IAEA Director General Yukiya Amano.
IAEA Director General Yukiya Amano.
IAEA Director General Yukiya Amano.
JOE KLAMAR/AFP/Getty

The investigation into the world’s worst-kept secret, Iran’s nuclear weapons program, has been officially and formally closed. The United Nations’ nuclear watchdog, known as the International Atomic Energy Agency (IAEA), voted on Tuesday, to close its years-long investigation into whether Iran ever tried to work on a nuclear weapon. The answer, to virtually no one’s surprise, was yes.

Iran has long denied that it ever worked on nuclear weapons — which would have violated international law — despite overwhelming evidence to the contrary. This put the Iran nuclear talks in a pickle: The world wanted an accounting of what Iran worked on, and what the country did and did not accomplish, so as to understand the program and how to monitor and contain it. But Iran didn’t want to admit guilt, and it didn’t want to let inspectors poke around its sensitive military facilities.

The compromise they worked out is this: Iran caved on inspections and on letting the IAEA investigate. But the nuclear deal could not go into full force until the IAEA declared that it had fully investigated the question of old nuclear weapons work. The IAEA issued its report on that earlier this month, and on Tuesday it voted to formally close the investigation. It declared it was satisfied it knew enough.

So what did the IAEA find? What did the years-long, formal investigation into Iran’s alleged nuclear weapons program find? Nuclear weapons expert Andreas Persbo, writing at Arms Control Wonk, summed it up in one very careful, precise paragraph:

A careful examination of the Director General’s report should lead the reader to conclude that Iran, over the past 20 years, made some considerable progress towards nuclear weapons acquisition, but that the country still had some way to go. Most development activities ended in 2003. Iran dabbled in computer modeling of nuclear weapons designs up to 2009 after which this work appears to have stopped as well. In any case, the Agency notes that this work was “incomplete and fragmented.”

This is mostly in line with what the world already knew. A 2007 National Intelligence Estimate (a formal report by US intelligence agencies) suggested that Iran had worked on a nuclear bomb program before 2003 but shut down the program that year. The IAEA investigation mostly confirms that, but does add that Iran also did some minor work on bomb-related computer modeling between 2003 and 2009.

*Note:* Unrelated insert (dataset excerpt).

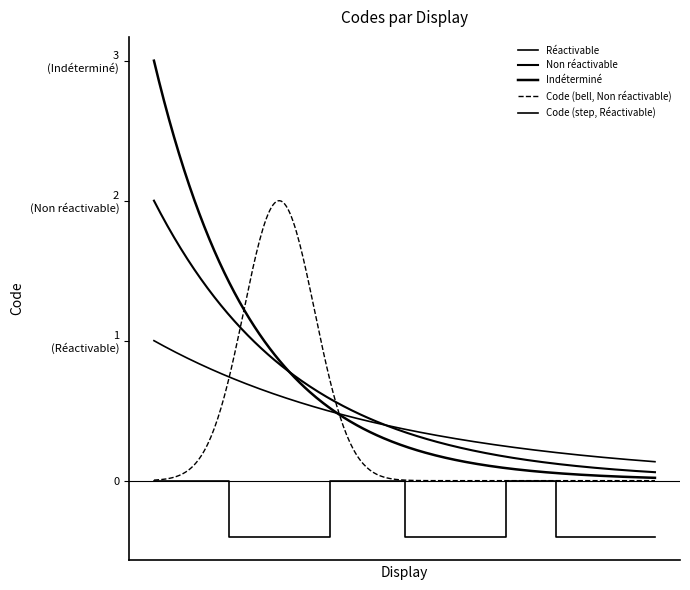

Does the chart have visible grid lines?

No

In other words: Iran used to have a nuclear weapons program, which violates international law, but shut it down some years ago and no longer has any such program.

So what’s the upshot of all this? According to Jeffrey Lewis, a nuclear proliferation scholar who writes at Foreign Policy, it means we have further confirmation of Iran’s long-suspected nuclear weapons work, and we learned a bit more about the program in ways that will make future activities easier to monitor, but beyond that this doesn’t change much.

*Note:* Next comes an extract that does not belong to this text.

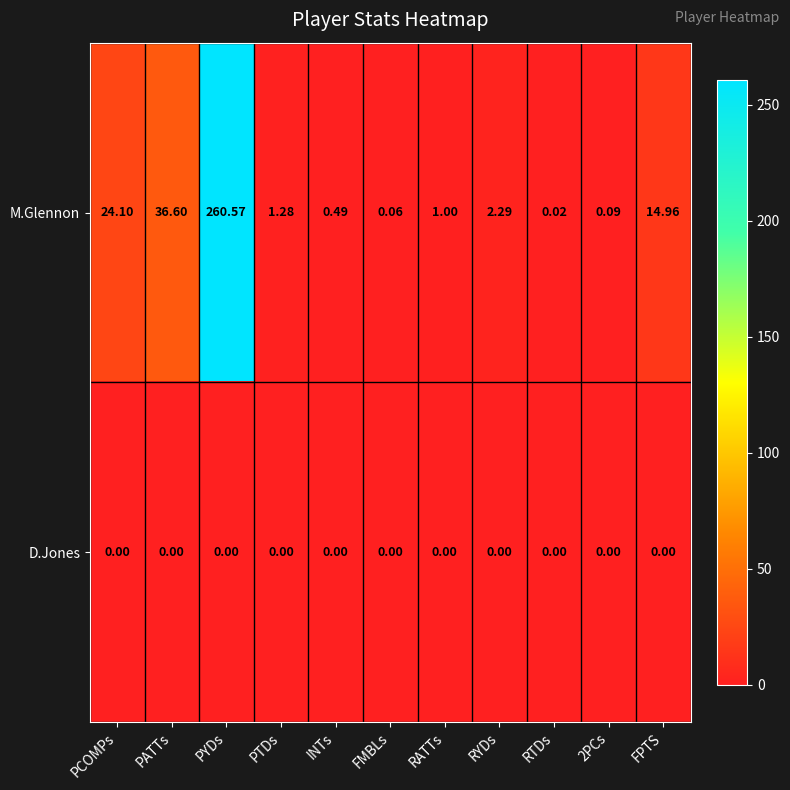

Which series has the widest spread of values?

M.Glennon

“Closing the file does not mean that Iran is no longer subject to unusual scrutiny by the IAEA. Quite the opposite,” Lewis writes. “The IAEA is not packing up and going home. It is moving in.”

The big significance here is that the world has cleared one of the toughest and last remaining hurdles to implementing the Iran nuclear deal, which comes with restrictions as well as inspection and monitoring regimes that last 10 to 25 years.